Professional recognition by the Australian Property Institute and the Royal Institution of Chartered Surveyors can be attained by completing M348 Bachelor of Property and Real Estate degree, D325 Bachelor of Property and Real Estate/Bachelor of Commerce degree, D396 Bachelor of Property and Real Estate/Bachelor of Laws or D336 Bachelor of Construction Management (Honours)/Bachelor of Property and Real Estate.
|MMP111||Introduction to Property|
|MMP122||Introduction to Property Development|
|MMP311||Advanced Property Valuation|
|MMP321||Advanced Property Analysis|
*Burwood (Melbourne) students will be required to undertake one unit in Cloud (online) mode.

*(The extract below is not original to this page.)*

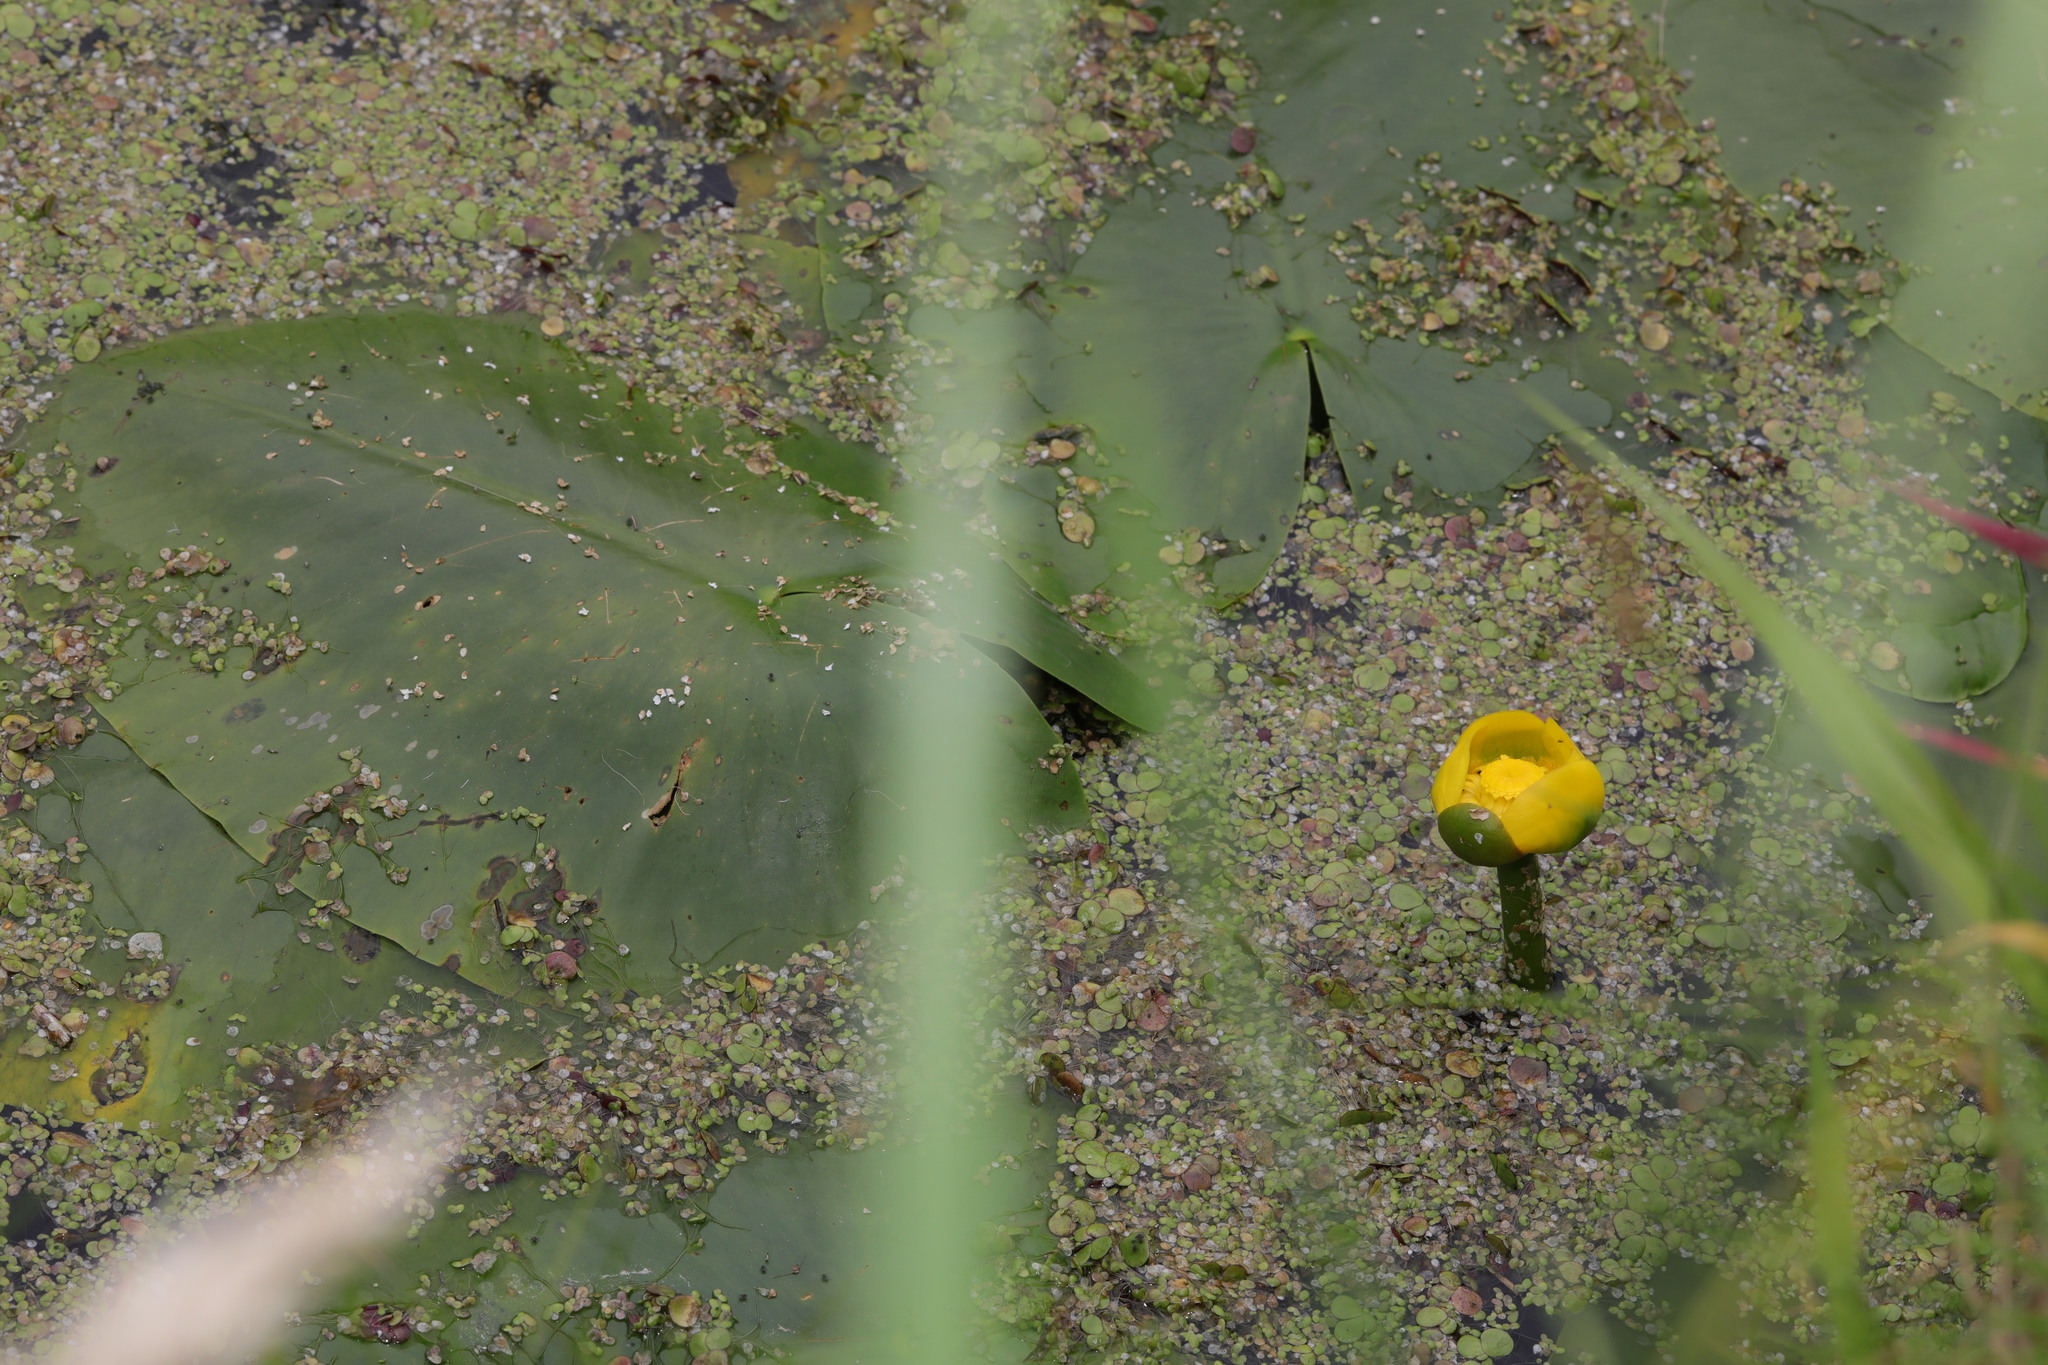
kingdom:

Sustainable Business Management
Burwood (Melbourne), Cloud (online)
It is now widely recognised that sustainability and corporate social responsibility have become mission critical to all organizations. This requires that organizations address the ‘three pillars’ or ‘triple bottom line’ of sustainability, and seek to reconcile environmental, social, and economic demands. In order to achieve ‘sustainable development’ (i.e. ‘… development that meets the needs of the present without compromising the ability of future generations to meet their own needs’), sustainability will become embedded in the core strategies and operations of organizations globally. This major sequence aims to equip future leaders with the knowledge, mindset and skills for them to be able to manage sustainability, in accordance with the United Nations’ Principles for Responsible Management Education. In doing so it focuses on developing an understanding of the globalised context of contemporary management, and approaches this from a cross-disciplinary perspective by drawing on philosophy, economics, and management theory.
There are varied management careers which this major sequence could lead to including roles such as a Business Development Manager, a Business Operations Supervisor, a Procurement Manager, a Sustainability Product Manager, a Small Business Owner, a Sustainability Consultant or a Sustainability Officer.
|MMM233||Business and the Environment|
|MMM241||Entrepreneurship and Innovation|
plus any two of the following units:
|SHD301||Creating Sustainable Futures|
|SLE308||Policy Instruments for Sustainability|
|SRT112||Sustainable Construction ^|
^ This unit was previously coded MMP112
The eligibility of students for membership of the accrediting body is subject to meeting the requirements of that body and that Deakin makes no representations that individuals will meet those requirements.